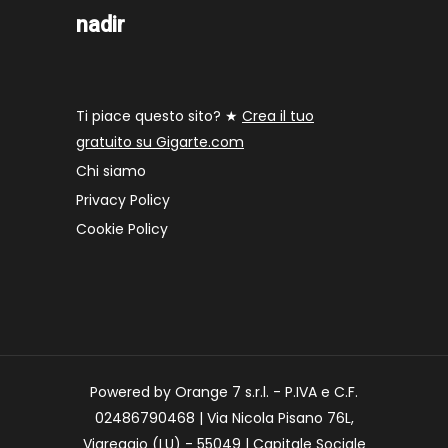
nadir
Ti piace questo sito? ★
Crea il tuo
gratuito su Gigarte.com
Chi siamo
Privacy Policy
Cookie Policy
Powered by Orange 7 s.r.l. - P.IVA e C.F.
02486790468 | Via Nicola Pisano 76L,
Viareggio (LU) - 55049 | Capitale Sociale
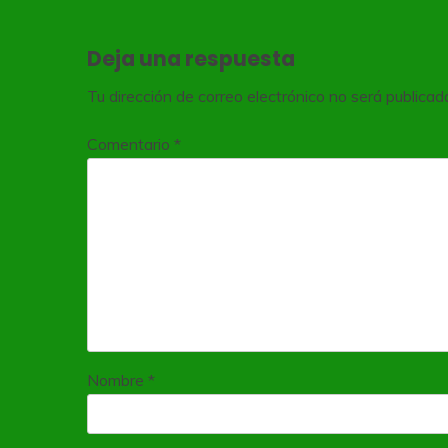
entradas
Deja una respuesta
Tu dirección de correo electrónico no será publicad
Comentario
*
Nombre
*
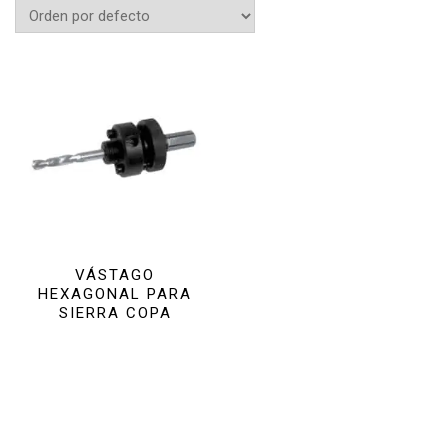
VÁSTAGO
HEXAGONAL PARA
SIERRA COPA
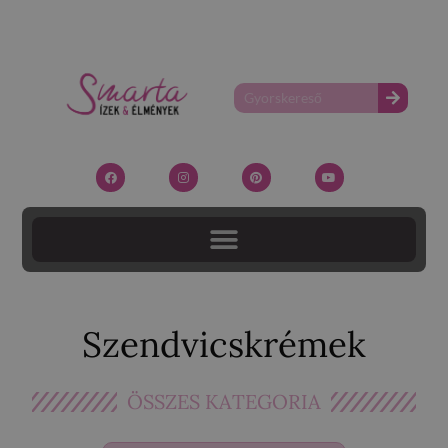
Szendvicskrémek
ÖSSZES KATEGORIA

• **EXERCISE OBJECTIVE**: For this exercise, the lines from the one containing "SIERRA COPA" through the last line of the entries above are to be output exactly, both included, and pictures are skipped.

• **EXERCISE SOLUTION**:
SIERRA COPA
Szendvicskrémek
ÖSSZES KATEGORIA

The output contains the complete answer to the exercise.